> Work instruction: Pull every line containing "subtitle" from the entries.

(Page layout parsing data)

—————

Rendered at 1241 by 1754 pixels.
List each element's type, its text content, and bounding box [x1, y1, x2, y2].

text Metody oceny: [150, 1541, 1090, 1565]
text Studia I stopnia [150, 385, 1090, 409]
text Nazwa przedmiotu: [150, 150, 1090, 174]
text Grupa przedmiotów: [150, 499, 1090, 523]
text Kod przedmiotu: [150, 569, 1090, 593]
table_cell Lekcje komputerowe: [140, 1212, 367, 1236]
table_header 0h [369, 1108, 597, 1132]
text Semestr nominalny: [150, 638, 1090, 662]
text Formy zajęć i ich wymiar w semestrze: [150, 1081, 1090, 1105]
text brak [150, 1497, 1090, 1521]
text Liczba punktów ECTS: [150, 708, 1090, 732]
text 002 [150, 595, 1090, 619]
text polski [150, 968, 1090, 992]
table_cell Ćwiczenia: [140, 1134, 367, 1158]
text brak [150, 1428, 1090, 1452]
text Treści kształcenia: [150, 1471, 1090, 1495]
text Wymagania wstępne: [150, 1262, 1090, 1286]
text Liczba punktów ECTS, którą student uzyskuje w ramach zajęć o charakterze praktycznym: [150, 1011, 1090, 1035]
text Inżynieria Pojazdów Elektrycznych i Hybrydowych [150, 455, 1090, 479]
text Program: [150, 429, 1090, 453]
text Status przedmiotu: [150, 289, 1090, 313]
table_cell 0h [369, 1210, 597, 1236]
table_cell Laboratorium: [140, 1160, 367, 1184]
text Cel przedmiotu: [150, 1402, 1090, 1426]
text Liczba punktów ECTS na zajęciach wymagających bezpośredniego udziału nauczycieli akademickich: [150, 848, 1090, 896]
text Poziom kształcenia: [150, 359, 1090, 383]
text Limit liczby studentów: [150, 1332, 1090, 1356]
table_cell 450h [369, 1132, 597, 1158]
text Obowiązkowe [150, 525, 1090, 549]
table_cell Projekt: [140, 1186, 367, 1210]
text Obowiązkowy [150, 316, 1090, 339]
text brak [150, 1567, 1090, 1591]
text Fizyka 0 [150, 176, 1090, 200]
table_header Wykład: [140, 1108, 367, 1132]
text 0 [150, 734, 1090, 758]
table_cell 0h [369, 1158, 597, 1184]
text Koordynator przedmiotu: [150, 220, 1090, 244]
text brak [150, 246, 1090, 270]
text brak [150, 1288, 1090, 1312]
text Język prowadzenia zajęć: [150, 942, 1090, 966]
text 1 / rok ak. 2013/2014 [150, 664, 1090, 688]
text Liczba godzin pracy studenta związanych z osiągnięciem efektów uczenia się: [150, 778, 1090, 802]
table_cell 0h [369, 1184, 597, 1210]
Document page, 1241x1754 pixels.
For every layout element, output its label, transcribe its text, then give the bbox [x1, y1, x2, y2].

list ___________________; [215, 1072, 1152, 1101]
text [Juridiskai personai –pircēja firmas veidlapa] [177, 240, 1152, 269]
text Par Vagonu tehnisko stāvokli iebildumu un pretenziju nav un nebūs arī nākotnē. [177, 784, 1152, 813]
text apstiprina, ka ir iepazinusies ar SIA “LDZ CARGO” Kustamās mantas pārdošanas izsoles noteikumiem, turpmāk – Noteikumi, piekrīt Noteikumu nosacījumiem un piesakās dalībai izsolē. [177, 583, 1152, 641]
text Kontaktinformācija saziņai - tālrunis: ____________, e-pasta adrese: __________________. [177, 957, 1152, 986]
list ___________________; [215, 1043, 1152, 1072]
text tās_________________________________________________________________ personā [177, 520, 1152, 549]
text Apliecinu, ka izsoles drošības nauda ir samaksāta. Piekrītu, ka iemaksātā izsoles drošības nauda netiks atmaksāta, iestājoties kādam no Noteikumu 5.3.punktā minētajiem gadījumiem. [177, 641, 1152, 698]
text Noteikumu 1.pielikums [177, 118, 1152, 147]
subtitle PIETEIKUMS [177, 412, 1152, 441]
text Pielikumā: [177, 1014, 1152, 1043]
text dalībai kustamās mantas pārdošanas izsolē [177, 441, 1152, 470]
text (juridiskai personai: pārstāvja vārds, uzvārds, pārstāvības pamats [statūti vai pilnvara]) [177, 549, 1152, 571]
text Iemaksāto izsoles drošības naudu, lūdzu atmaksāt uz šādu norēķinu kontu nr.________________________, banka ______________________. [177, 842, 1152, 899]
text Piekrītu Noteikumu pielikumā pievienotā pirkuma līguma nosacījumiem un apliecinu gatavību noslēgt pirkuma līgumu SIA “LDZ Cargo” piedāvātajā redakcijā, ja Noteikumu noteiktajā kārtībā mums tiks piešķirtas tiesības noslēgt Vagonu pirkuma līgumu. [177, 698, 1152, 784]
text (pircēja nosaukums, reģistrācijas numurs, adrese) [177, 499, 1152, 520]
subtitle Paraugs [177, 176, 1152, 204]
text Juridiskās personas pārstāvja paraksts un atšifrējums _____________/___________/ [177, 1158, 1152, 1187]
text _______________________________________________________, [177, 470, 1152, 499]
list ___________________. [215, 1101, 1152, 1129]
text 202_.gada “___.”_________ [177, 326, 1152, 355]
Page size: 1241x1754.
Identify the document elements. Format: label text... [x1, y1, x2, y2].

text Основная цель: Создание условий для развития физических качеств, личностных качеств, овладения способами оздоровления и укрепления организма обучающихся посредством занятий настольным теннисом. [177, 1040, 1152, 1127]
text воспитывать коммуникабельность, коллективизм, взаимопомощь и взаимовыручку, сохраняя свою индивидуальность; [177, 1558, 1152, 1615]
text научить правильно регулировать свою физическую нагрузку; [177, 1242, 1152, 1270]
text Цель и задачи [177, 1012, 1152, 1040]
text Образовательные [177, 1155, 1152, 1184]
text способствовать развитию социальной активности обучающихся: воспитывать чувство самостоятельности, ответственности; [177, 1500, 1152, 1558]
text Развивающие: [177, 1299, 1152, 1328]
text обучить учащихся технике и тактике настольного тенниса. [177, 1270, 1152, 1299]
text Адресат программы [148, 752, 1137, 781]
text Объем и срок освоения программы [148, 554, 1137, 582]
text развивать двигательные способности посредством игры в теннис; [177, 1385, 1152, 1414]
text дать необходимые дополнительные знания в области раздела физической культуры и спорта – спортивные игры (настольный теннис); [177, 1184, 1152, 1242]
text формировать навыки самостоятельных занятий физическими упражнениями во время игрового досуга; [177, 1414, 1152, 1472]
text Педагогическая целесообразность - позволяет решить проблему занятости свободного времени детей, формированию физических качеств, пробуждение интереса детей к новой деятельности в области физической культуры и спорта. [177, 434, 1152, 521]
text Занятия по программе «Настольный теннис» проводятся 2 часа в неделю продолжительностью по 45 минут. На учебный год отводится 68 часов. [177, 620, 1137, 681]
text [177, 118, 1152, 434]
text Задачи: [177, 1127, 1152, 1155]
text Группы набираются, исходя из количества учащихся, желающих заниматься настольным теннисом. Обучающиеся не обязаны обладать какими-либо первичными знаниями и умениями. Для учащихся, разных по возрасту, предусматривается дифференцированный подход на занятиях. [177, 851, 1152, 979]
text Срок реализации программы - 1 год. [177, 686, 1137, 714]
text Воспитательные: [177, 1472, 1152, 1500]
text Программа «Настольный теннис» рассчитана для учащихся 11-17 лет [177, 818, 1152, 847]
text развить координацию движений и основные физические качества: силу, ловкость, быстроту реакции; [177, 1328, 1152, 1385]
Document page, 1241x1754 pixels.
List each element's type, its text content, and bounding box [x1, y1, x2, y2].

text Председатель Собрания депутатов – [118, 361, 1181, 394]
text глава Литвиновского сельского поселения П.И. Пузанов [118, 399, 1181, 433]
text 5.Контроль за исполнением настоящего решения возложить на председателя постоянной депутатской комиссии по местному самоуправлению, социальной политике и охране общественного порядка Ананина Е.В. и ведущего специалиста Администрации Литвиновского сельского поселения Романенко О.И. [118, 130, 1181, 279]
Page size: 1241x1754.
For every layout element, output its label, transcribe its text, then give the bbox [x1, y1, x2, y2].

—————

> Answer for this exercise:
subtitle PIETEIKUMS [177, 412, 1152, 441]
subtitle Paraugs [177, 176, 1152, 204]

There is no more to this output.